13 juni 2004. Deze
Parijs-Roubaix zou de grootste uitdaging in mijn nog korte
bestaan als toerfietser worden. In vroeger jaren op redelijk
niveau gevoetbald bij vv Hollandia T. uit Tuitjenhorn en in
de zaal bij FC Pandora. Afbouwen met schaatsen(de NH-tocht
van 200 km in 1997) , en skeeleren in 2000 in de marathon
van Rotterdam. Twee jaar geleden begonnen met toerfietsen en
de LBL van 2002 was mijn eerste klassieker. Nu, op 48 jarige
leeftijd volgt mijn eerste Parijs-Roubaix. Tijdens deze
reeks van klassiekers voor het brevet moet ik telkens denken
aan mijn eigen uitspraak: “Een voetballer zal nooit een
echte wielrenner worden!”
Maar mijn
sportverleden helpt me echt wel met het voorbereiden, het
concentreren en focussen op dergelijke monsterritten als
bijvoorbeeld Parijs-Roubaix.

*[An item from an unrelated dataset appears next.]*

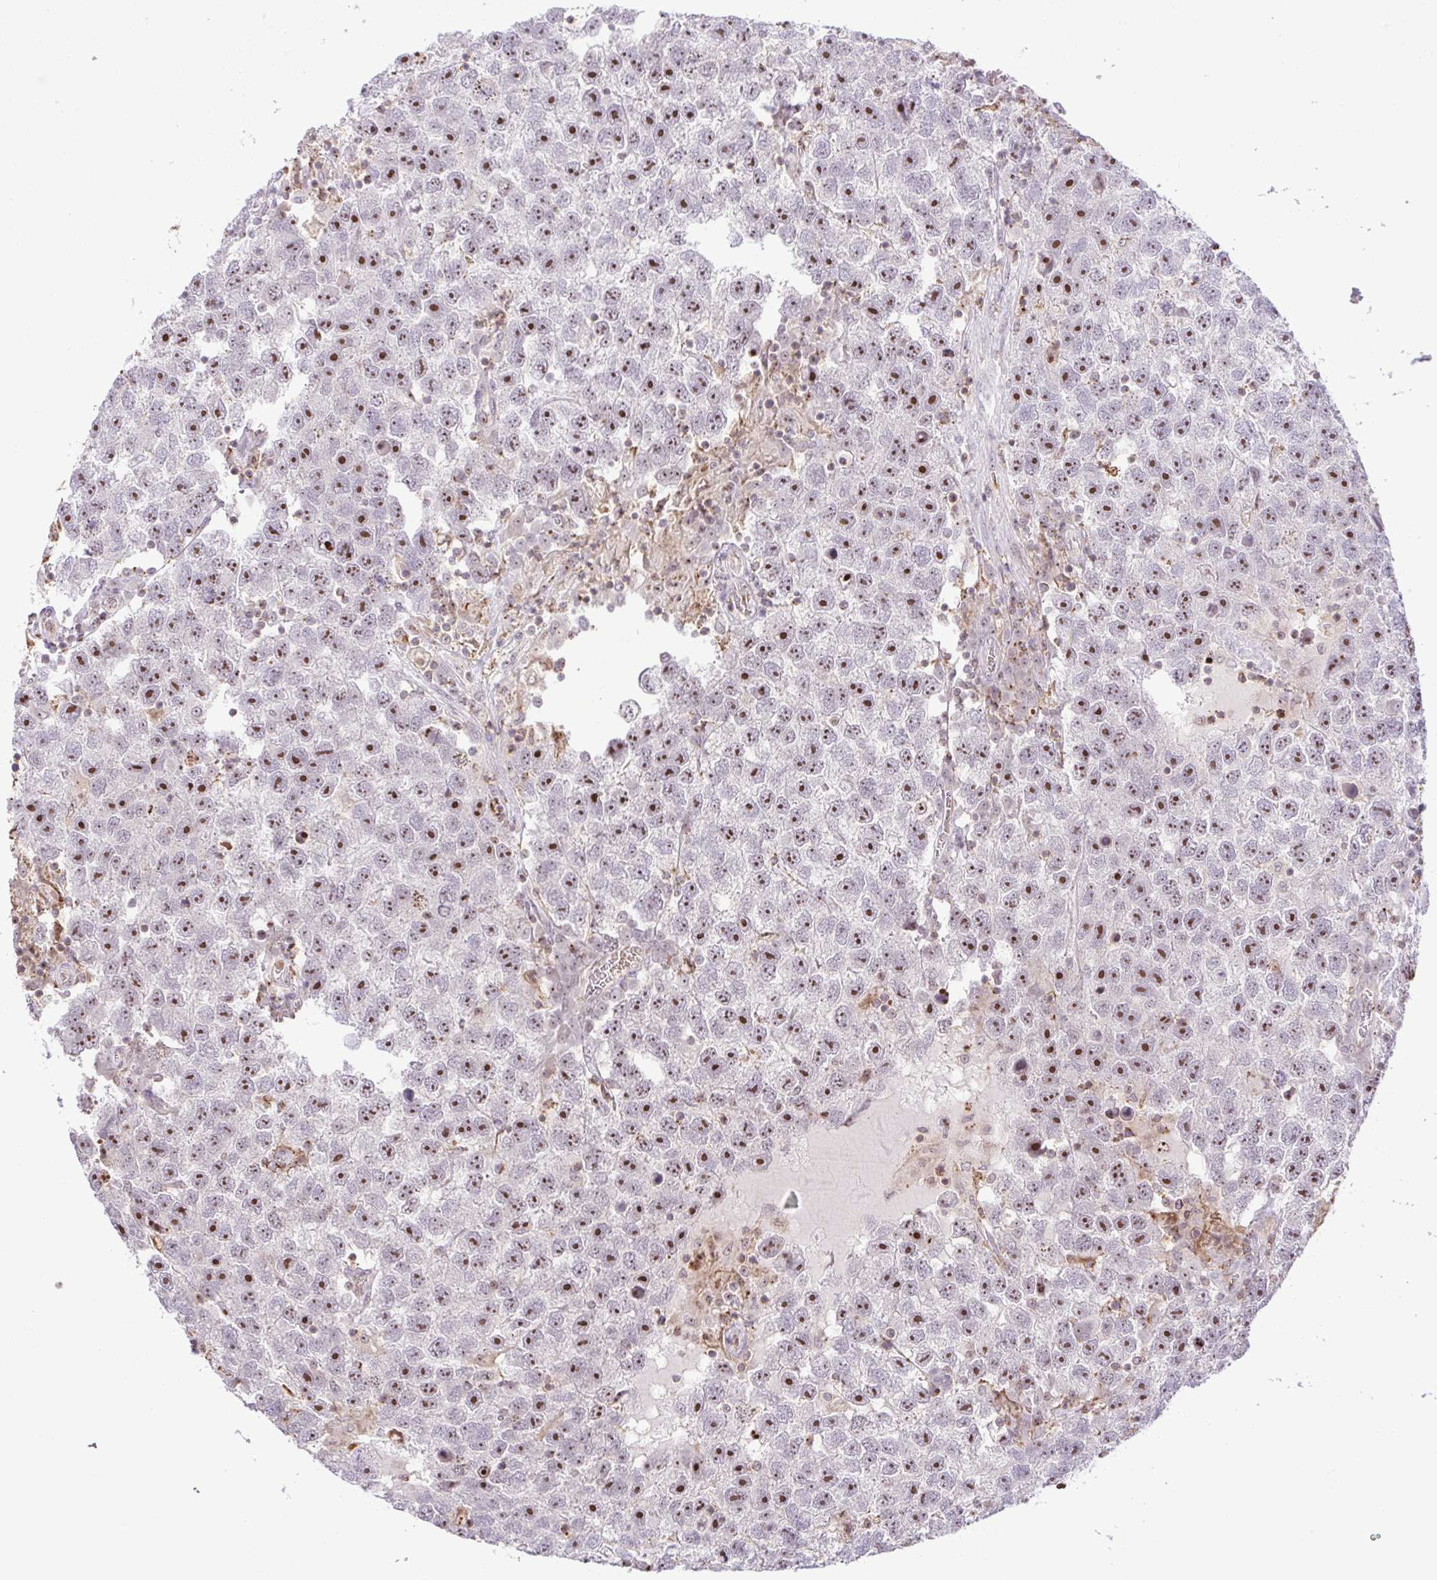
{"staining": {"intensity": "strong", "quantity": "25%-75%", "location": "nuclear"}, "tissue": "testis cancer", "cell_type": "Tumor cells", "image_type": "cancer", "snomed": [{"axis": "morphology", "description": "Seminoma, NOS"}, {"axis": "topography", "description": "Testis"}], "caption": "Testis cancer (seminoma) stained with immunohistochemistry (IHC) displays strong nuclear staining in approximately 25%-75% of tumor cells.", "gene": "RSL24D1", "patient": {"sex": "male", "age": 26}}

Je leert je eigen mogelijkheden
en limieten kennen. De krachten en energie zorgvuldig over
de dag te verdelen. En, niet onbelangrijk: contacten en
“vrienden” te maken in het peloton. Je leert mee te rijden
met mensen, -jong en oud- kort of lang, van je eigen
fietsniveau. Daar krijg je wel een “neusie” voor!

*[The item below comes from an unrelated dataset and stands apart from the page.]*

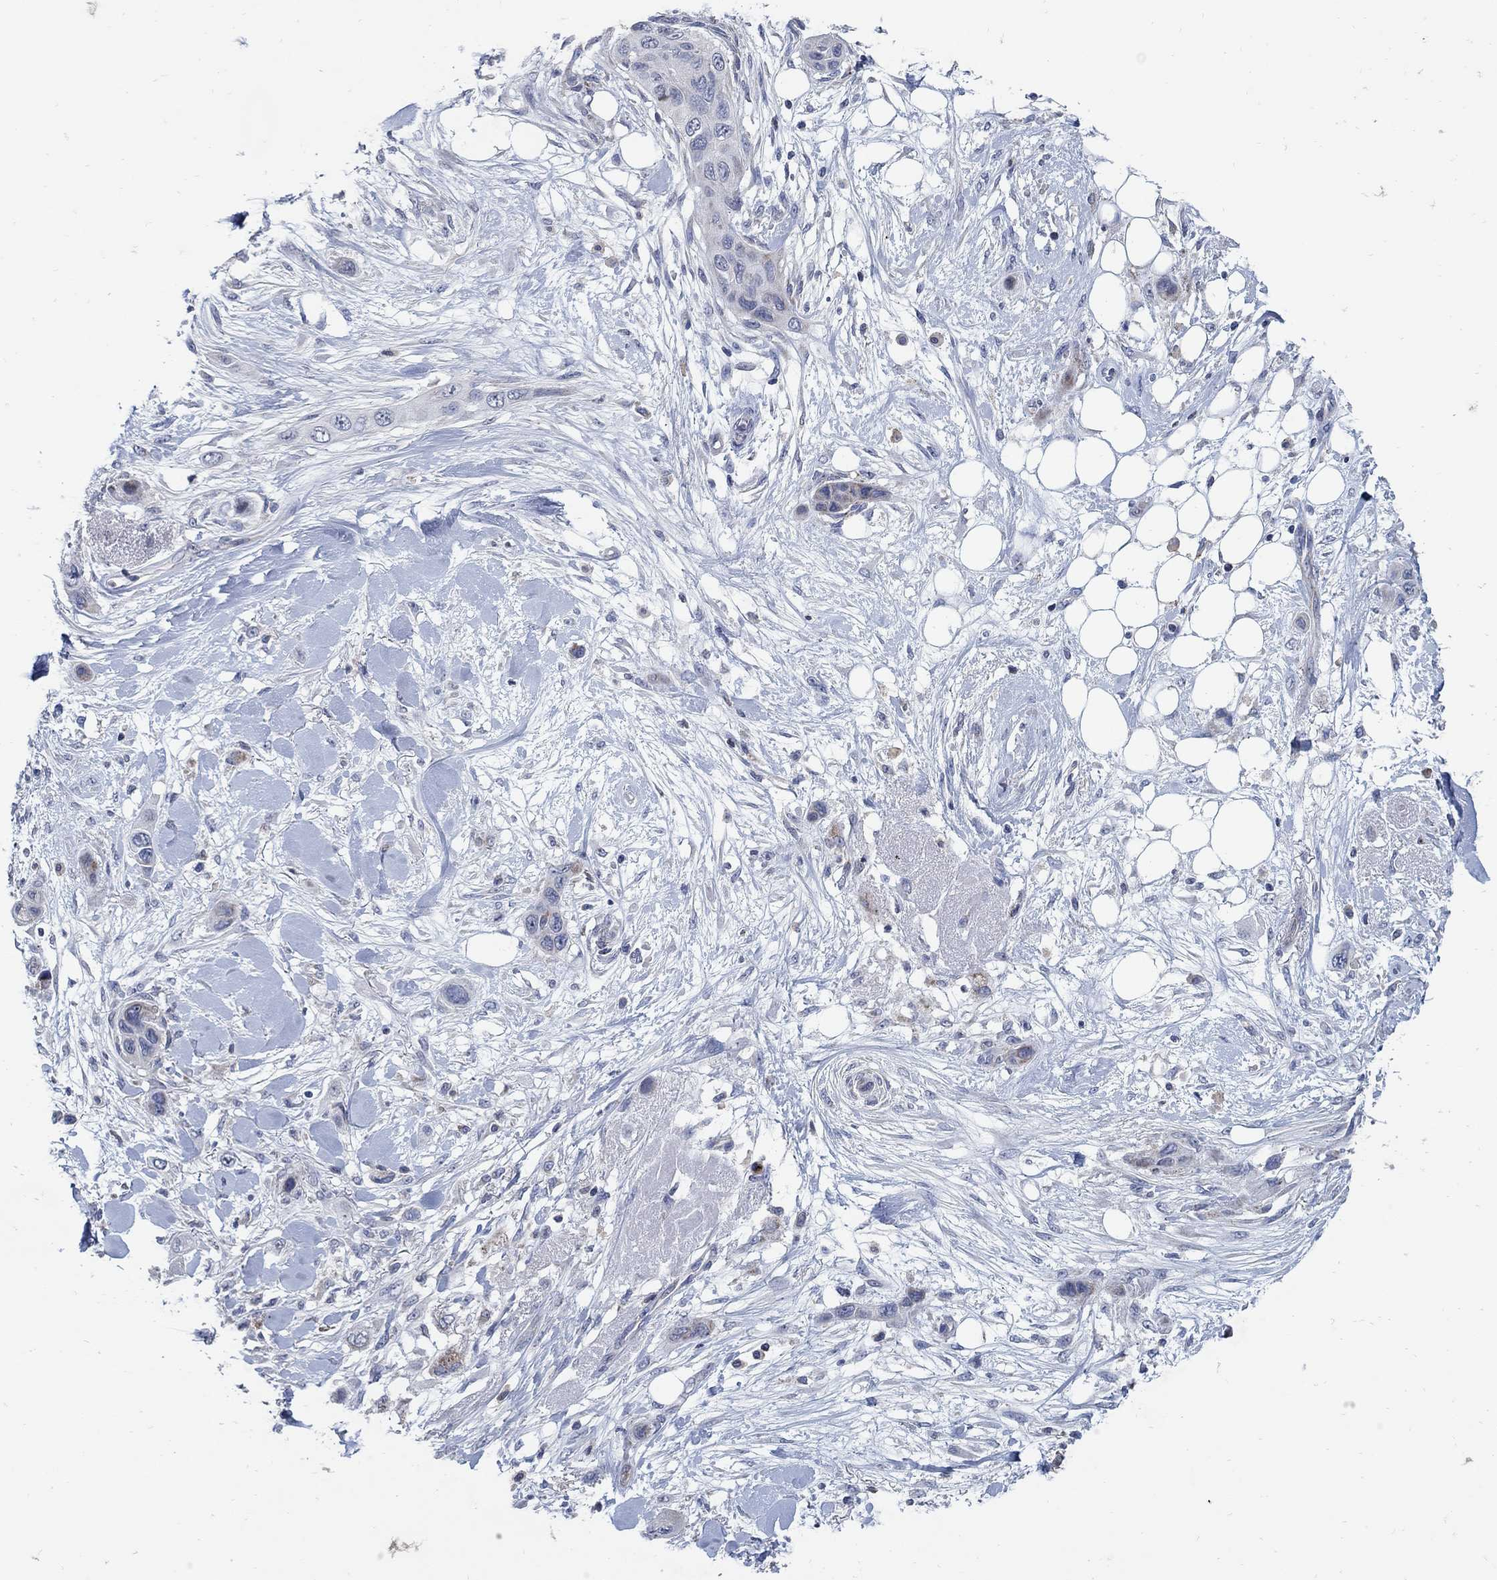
{"staining": {"intensity": "negative", "quantity": "none", "location": "none"}, "tissue": "skin cancer", "cell_type": "Tumor cells", "image_type": "cancer", "snomed": [{"axis": "morphology", "description": "Squamous cell carcinoma, NOS"}, {"axis": "topography", "description": "Skin"}], "caption": "A histopathology image of skin cancer stained for a protein displays no brown staining in tumor cells.", "gene": "HMX2", "patient": {"sex": "male", "age": 79}}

Dan Parijs-Roubaix 2004. De busrit deed denken aan mijn
eerste schoolreisje. Met Albert Huitema(59) uit Sneek als
gesprekspartner vloog de reis voorbij. Albert had hem al een
keer gereden. En naar eigen tevredenheid. “Kom maar op met
die kasseien”, had ie in zichzelf gemompeld. In het Mercure
Hotel in Compiegne was mijn slapie Ronald Steltenpool, die
al veel ervaring had met de klassiekers en ook de Honderd
Cols gereden had. Ook nog gesproken met 'Mister Brevet'
himself: Cees Ris(74) uit Erica. Deze aimabele man blijft
toch een fenomeen binnen de toerfietsers. Hij had nog goede
tips, waaronder een zeker sluipweggetje naast het Bos van
Wallers…
Om 03.30 uur ging de wekker, na een luidruchtige Franse
bruiloft in het hotel toch redelijk geslapen.. Natuurlijk is
het 's ochtends bij het ontbijt in het hotel een gedrang van
jewelste. Je kan maar beter rustig blijven. Met de bus naar
de start in Cambronne-les Ribecourt, waar we om 05.40 uur in
een peloton van zo'n 300 man van start gingen. Dat is
prachtig mooi. In de zuiging van het peloton ging het met 30
km gemiddeld naar het noorden.
Extra schuimrubber op het stuur. De bandjes van 25 mm gevuld
met een druk van 7 Bar. Temperatuur een graad of 14. Een
stevige windkracht noordwest 5 zorgde ervoor dat er waaiers
ontstonden. Het kaf werd van het koren gescheiden. Iedereen
wilde uit de wind aan de rechterkant rijden! Groepjes
Italianen zorgden voor veel hilariteit. Ze communiceren met
luide kreten. Hun manier van kris-kras rijden zorgt wel
voor een bepaalde onrust. Ook Basken, Catalanen en Zweden
gezien in het peloton.
Opeens vol in de remmen bij het dorpje Essigny. Mijn
achterwiel slipte. Het ging maar net goed. Ze stoppen voorin
het peloton, dan ineens wel-dan ineens niet, voor het
stoplicht. Opletten geblazen! Bij de 1e controle in Bohain
zag ik mijn vroegere maatje van de Omloop Het Volk, Marien
Vermisse(50) uit Vlaardingen weer. Met zijn rood wit blauwe
“Ride for the Roses”-shirt goed herkenbaar. Samen doken we
de eerste kasseistrook nr 24 van Pave de Troisvilles(2200 m)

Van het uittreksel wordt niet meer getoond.